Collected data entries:
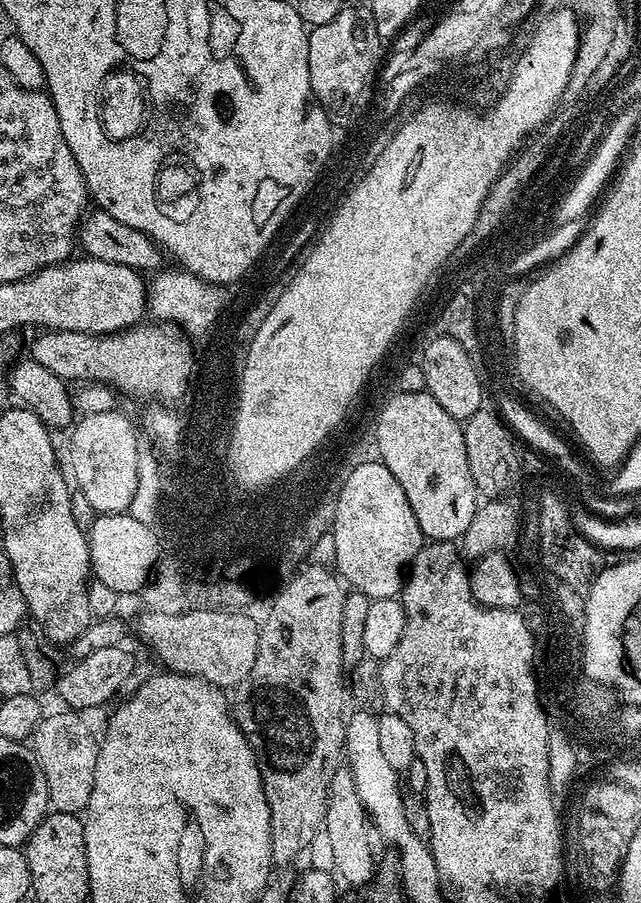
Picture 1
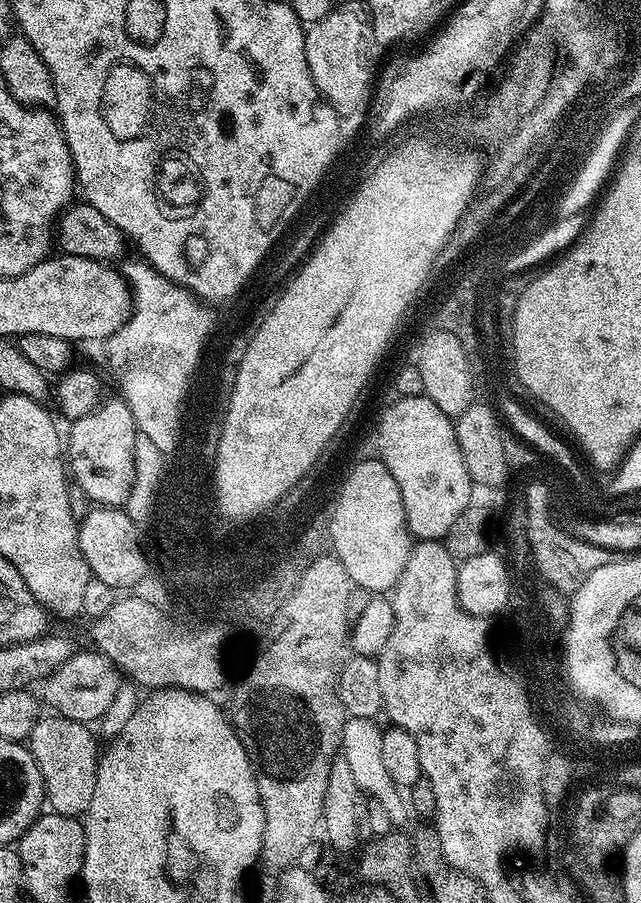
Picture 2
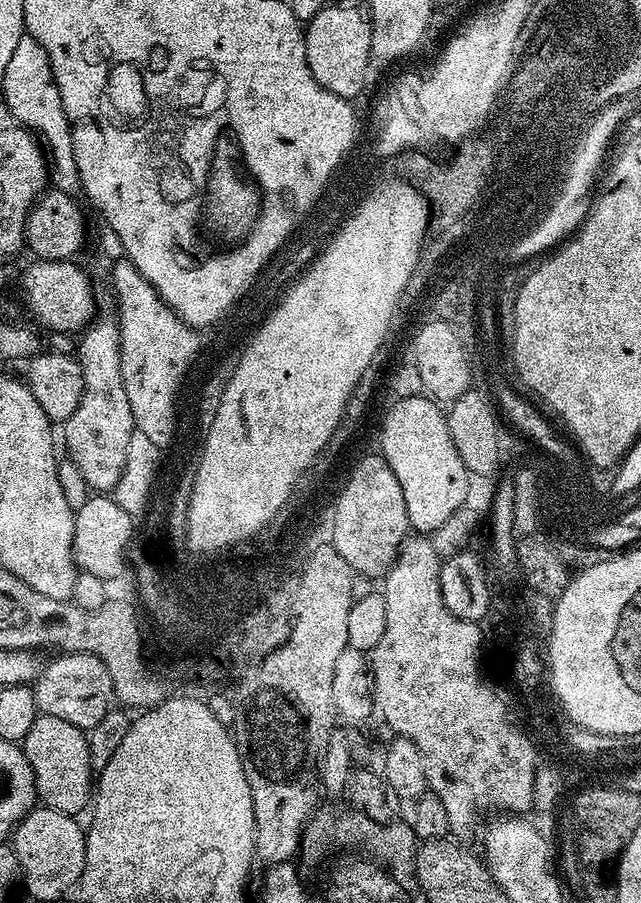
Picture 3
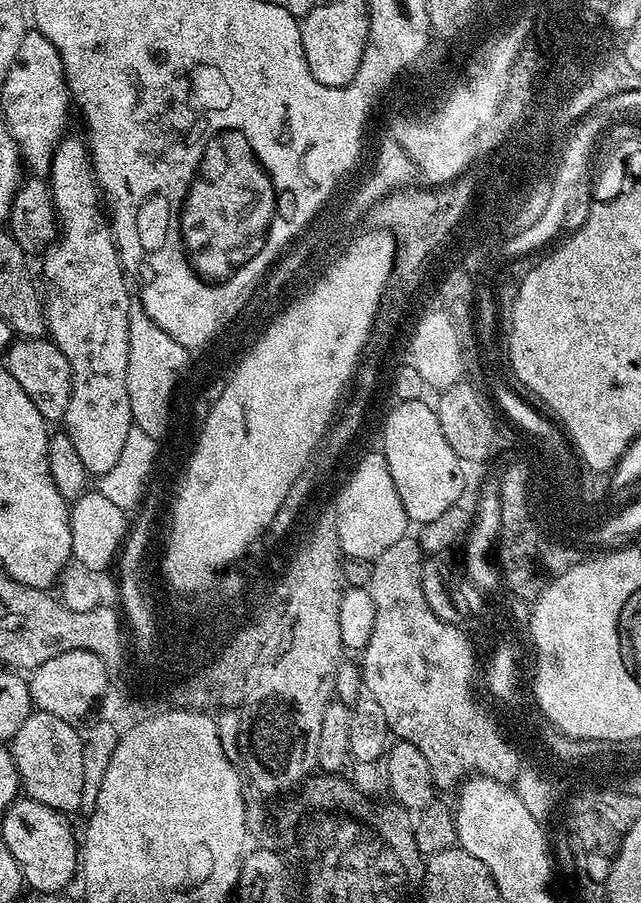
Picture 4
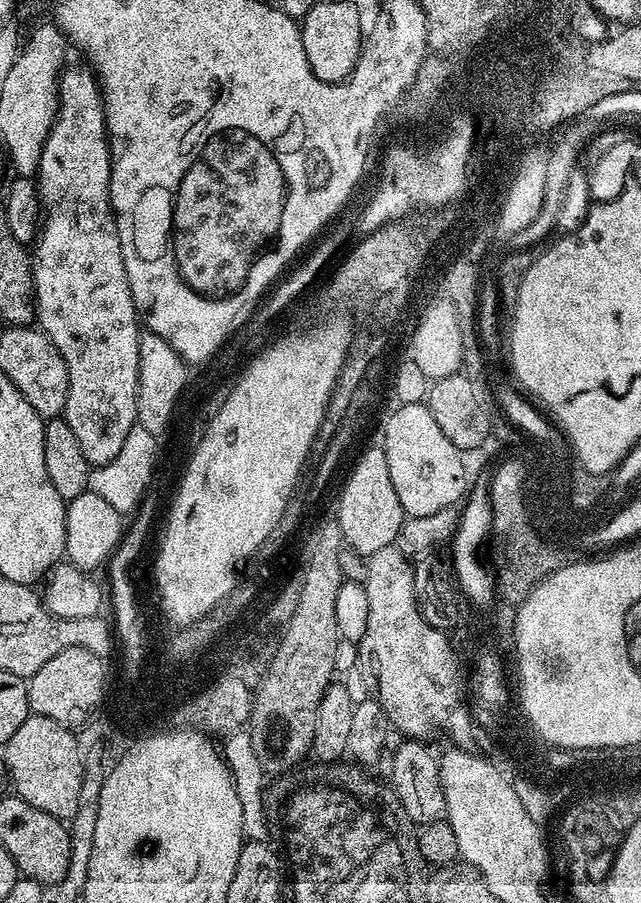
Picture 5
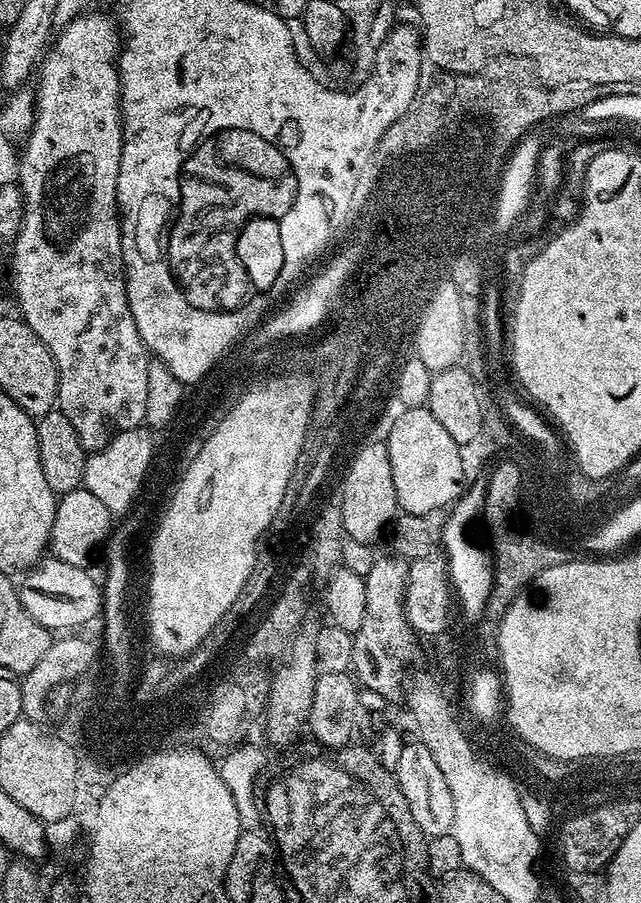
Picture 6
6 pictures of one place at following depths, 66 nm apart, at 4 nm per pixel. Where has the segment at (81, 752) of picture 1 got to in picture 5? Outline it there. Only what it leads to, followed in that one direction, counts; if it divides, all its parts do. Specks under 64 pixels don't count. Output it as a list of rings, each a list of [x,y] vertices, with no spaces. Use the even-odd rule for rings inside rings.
[[[29,714],[26,718],[26,722],[22,722],[22,726],[18,726],[18,731],[10,738],[8,744],[3,745],[2,752],[4,752],[4,764],[8,767],[8,776],[12,779],[15,795],[22,797],[26,802],[30,802],[30,806],[38,806],[38,810],[46,810],[46,814],[51,816],[57,816],[59,820],[68,822],[75,814],[75,810],[78,807],[78,794],[81,793],[82,783],[80,782],[80,765],[77,764],[77,754],[75,745],[72,743],[72,737],[68,736],[69,731],[62,730],[60,721],[51,720],[45,716],[37,716],[35,714]]]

ACTIVITY: The expected output is every record above, copied exactly, without pictures.

EXERCISE OUTPUT:
Picture 1
Picture 2
Picture 3
Picture 4
Picture 5
Picture 6
6 pictures of one place at following depths, 66 nm apart, at 4 nm per pixel. Where has the segment at (81, 752) of picture 1 got to in picture 5? Outline it there. Only what it leads to, followed in that one direction, counts; if it divides, all its parts do. Specks under 64 pixels don't count. Output it as a list of rings, each a list of [x,y] vertices, with no spaces. Use the even-odd rule for rings inside rings.
[[[29,714],[26,718],[26,722],[22,722],[22,726],[18,726],[18,731],[10,738],[8,744],[3,745],[2,752],[4,752],[4,764],[8,767],[8,776],[12,779],[15,795],[22,797],[26,802],[30,802],[30,806],[38,806],[38,810],[46,810],[46,814],[51,816],[57,816],[59,820],[68,822],[75,814],[75,810],[78,807],[78,794],[81,793],[82,783],[80,782],[80,765],[77,764],[77,754],[75,745],[72,743],[72,737],[68,736],[69,731],[62,730],[60,721],[51,720],[45,716],[37,716],[35,714]]]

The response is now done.